Hanseatic League
Years: 1358 - 1669
The Hanseatic League (also known as the Hanse or Hansa) is a commercial and defensive confederation of merchant guilds and their market towns.
It dominated Baltic maritime trade (c. 1400–1800) along the coast of Northern Europe.
It stretched from the Baltic to the North Sea and inland during the Late Middle Ages and early modern period (c. thirteenth to seventeenth centuries).The League is created to protect economic interests and diplomatic privileges in the cities and countries and along the trade routes the merchants visit.
The Hanseatic cities have their own legal system and furnish their own armies for mutual protection and aid.

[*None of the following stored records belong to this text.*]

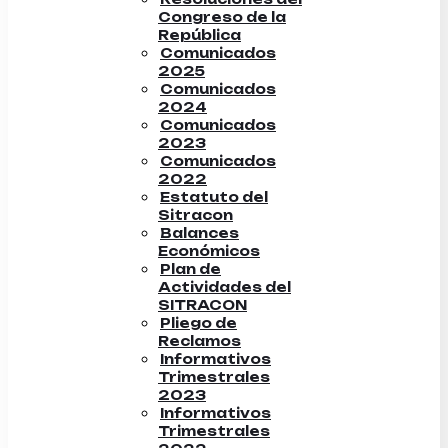
Congreso de la
República
Comunicados
2025
Comunicados
2024
Comunicados
2023
Comunicados
2022
Estatuto del
Sitracon
Balances
Económicos
Plan de
Actividades del
SITRACON
Pliego de
Reclamos
Informativos
Trimestrales
2023
Informativos
Trimestrales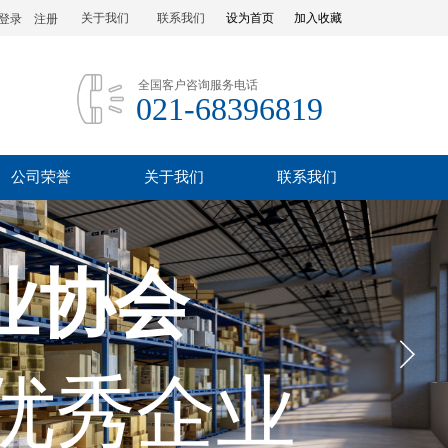
关于我们
联系我们
设为首页
加入收藏
登录
|
注册
全国客户咨询服务电话
021-68396819
公司荣誉
关于我们
联系我们
业协会
优秀企业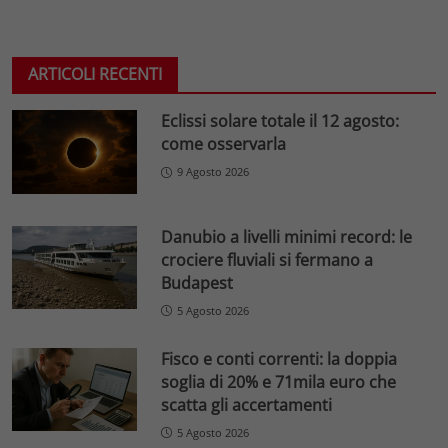
ARTICOLI RECENTI
Eclissi solare totale il 12 agosto:
come osservarla
9 Agosto 2026
Danubio a livelli minimi record: le
crociere fluviali si fermano a
Budapest
5 Agosto 2026
Fisco e conti correnti: la doppia
soglia di 20% e 71mila euro che
scatta gli accertamenti
5 Agosto 2026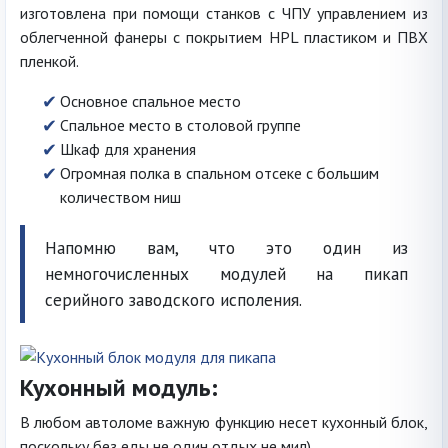
изготовлена при помощи станков с ЧПУ управлением из
облегченной фанеры с покрытием HPL пластиком и ПВХ
пленкой.
Основное спальное место
Спальное место в столовой группе
Шкаф для хранения
Огромная полка в спальном отсеке с большим
количеством ниш
Напомню вам, что это один из
немногочисленных модулей на пикап
серийного заводского исполения.
Кухонный модуль:
В любом автоломе важную функцию несет кухонный блок,
поскольку без еды не один отдых не мил)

Despite this, the organization is not a city-state, nor can it be called a confederation of city-states; only a very small number of the cities within the league enjoy autonomy and liberties comparable to those of a free imperial city.
The legacy of the Hansa is remembered today in several names: the German airline Lufthansa (i.e., "Air Hansa"); F.C.
Hansa Rostock; the Hanze University of Applied Sciences, Groningen, in the Netherlands; the Hanze oil production platform (also in the Netherlands); the Hansa Brewery in Bergen; the Hansabank in the Baltic states (now known as Swedbank); and the Hanse Sail in Rostock.
DDG Hansa was a major German shipping company from 1881 until its bankruptcy in 1980.